Dakota McCoy, bióloga evolutiva da Universidade de Chicago, disse que a descoberta é fantástica e elogiou o comprometimento dos pesquisadores em estudar o exoesqueleto da formiga-feiticeira em diferentes escalas.
“Eles não pararam apenas na superfície”, afirmou ela. “Olharam tanto por cima quanto por dentro para tentar ver qual era toda a história.”
Algumas espécies de borboletas e de outros insetos também apresentam coloração ultraescura. O novo estudo é, segundo seus autores, o primeiro registro documentado na ordem Hymenoptera.

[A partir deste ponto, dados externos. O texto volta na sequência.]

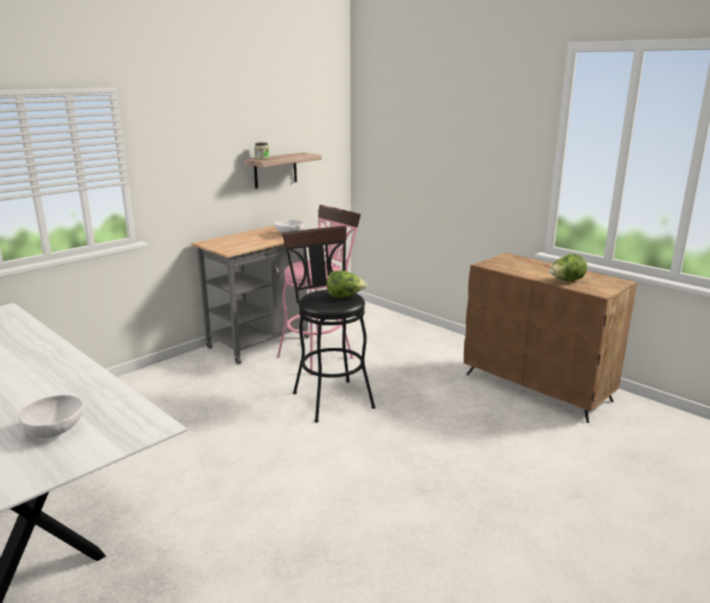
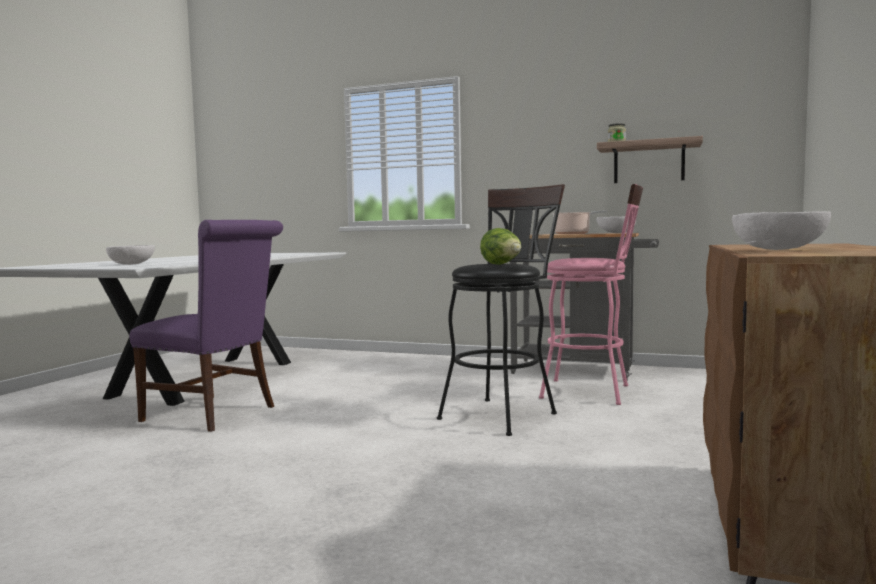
camera: 65 degrees right, 15 degrees down
(176, 527) = (216, 414): none -> purple chair
(254, 238) = (574, 233): none -> cooking pot
(566, 281) = (779, 250): lettuce -> white bowl

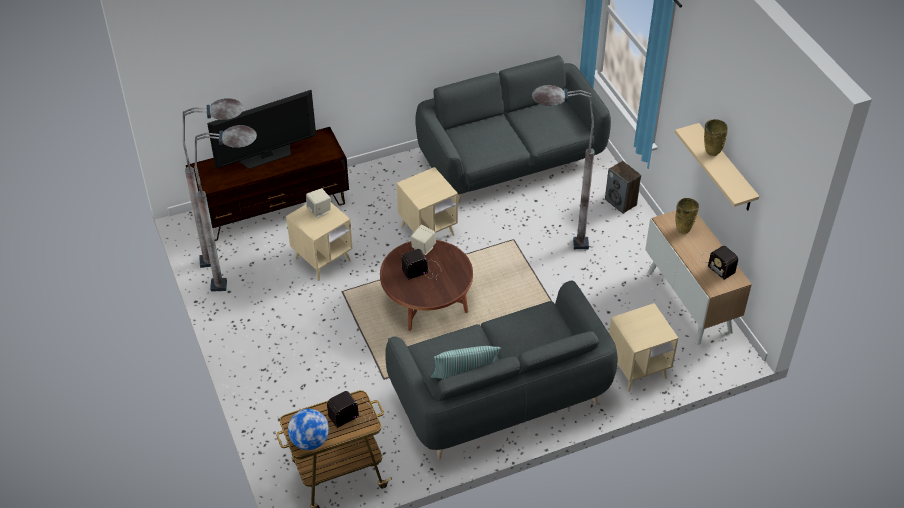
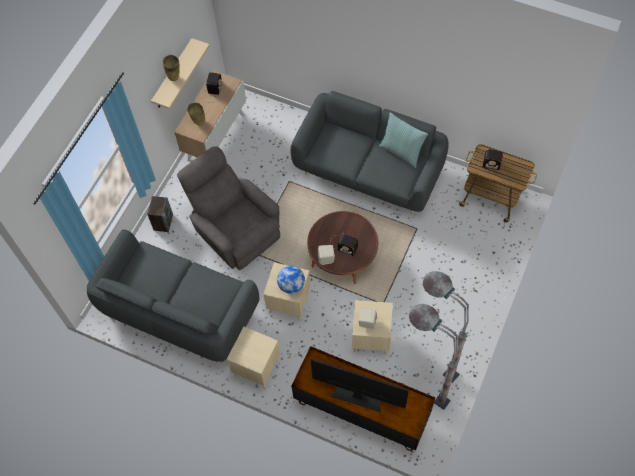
camera: 130 degrees left, 15 degrees up
(310, 441) = (520, 165): globe -> globe (291, 285)
(550, 244) = (235, 231): grey floor lamp -> grey armchair
(637, 369) = (288, 127): beige side table -> beige side table (257, 368)

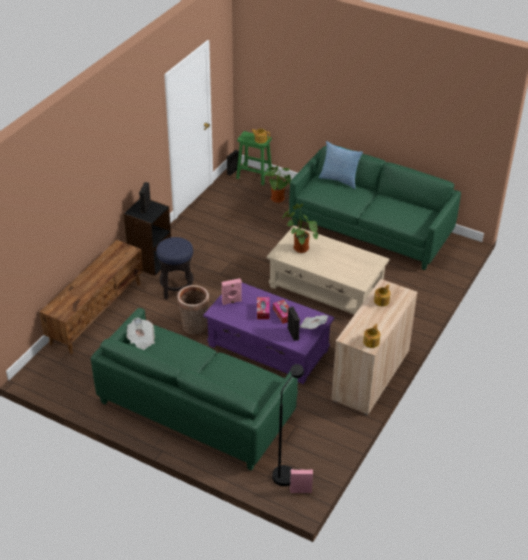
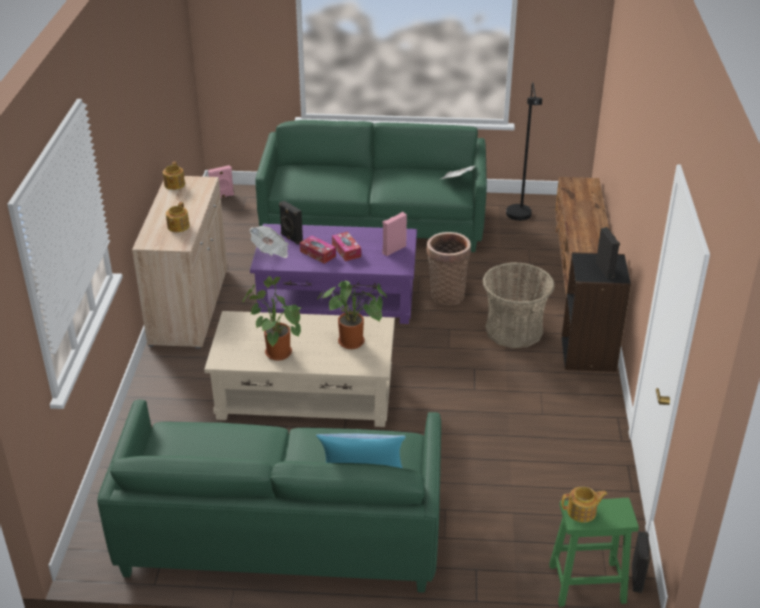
camera: 155 degrees right, 5 degrees down
(177, 288) = (514, 330): stool -> basket
(278, 200) = (493, 538): potted plant -> potted plant (275, 352)
(286, 471) = (244, 204): black floor lamp -> black floor lamp (520, 218)

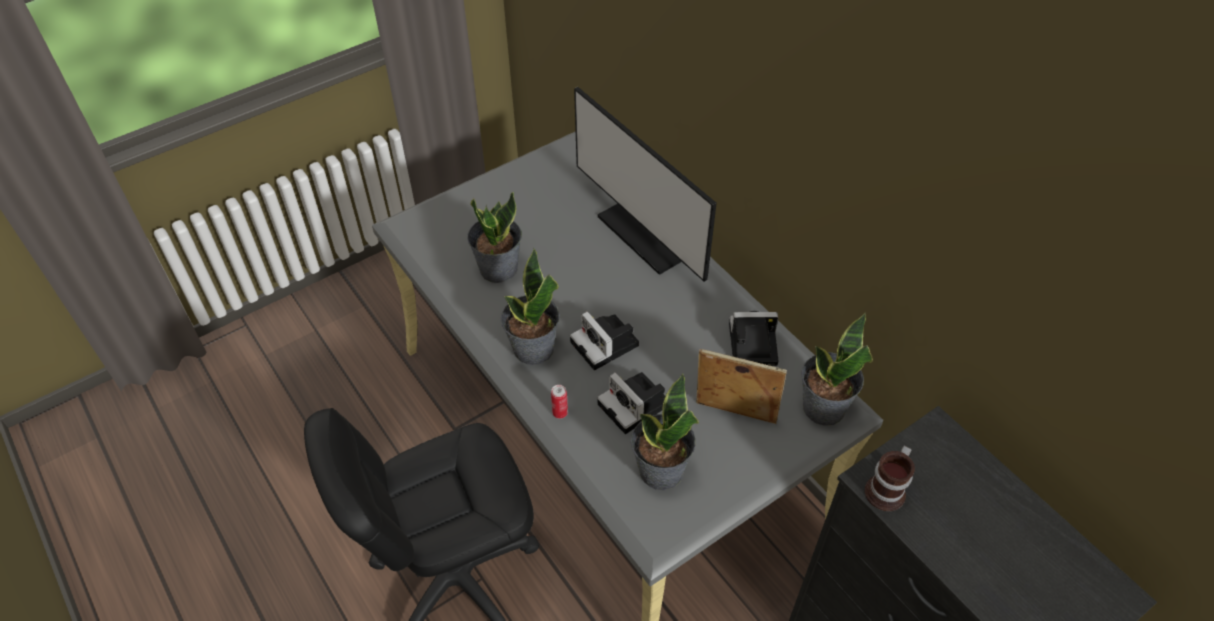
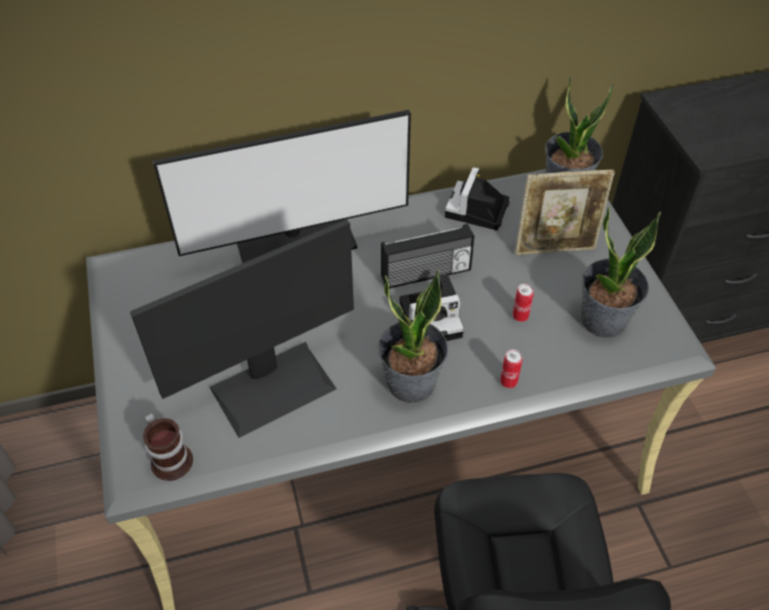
camera: 70 degrees left, 0 degrees up
(498, 268) = (273, 386): potted plant -> monitor
(636, 406) = (520, 316): camera -> can
(652, 328) = (426, 275): none -> radio
(734, 415) = (555, 248): picture frame -> picture frame turned 135 degrees counterclockwise
(888, 490) = (721, 147): mug -> mug (171, 457)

Além da luz visível, as marcações ultraescuras nas formigas-feiticeiras fêmeas absorvem quase toda a luz ultravioleta. Isso também poderia ser um mecanismo de defesa útil contra predadores que podem ver comprimentos de onda não visíveis para os humanos, disseram os cientistas.
Mas não está claro se as formigas-feiticeiras realmente precisam do pigmento ultraescuro para camuflagem. Trabalhos anteriores mostraram que os predadores tendem a evitá-las por causa de seus exoesqueletos duros, suas picadas dolorosas e os gritos que emitem quando em perigo.
Também é um mistério por que apenas as fêmeas dessa espécie são ultraescuras. Os machos têm marcações pretas semelhantes, mas as delas refletem muito mais luz.
No futuro, os pesquisadores planejam investigar as pressões ambientais que fizeram com que as fêmeas das formigas-feiticeiras evoluíssem dessa maneira.
“Na natureza, vemos muitos padrões diferentes de coloração, e realmente não sabemos o porquê”, disse Guillermo-Ferreira. Mas, “cada vez que estudamos formigas-feiticeiras, elas nos dão algum resultado novo e interessante”.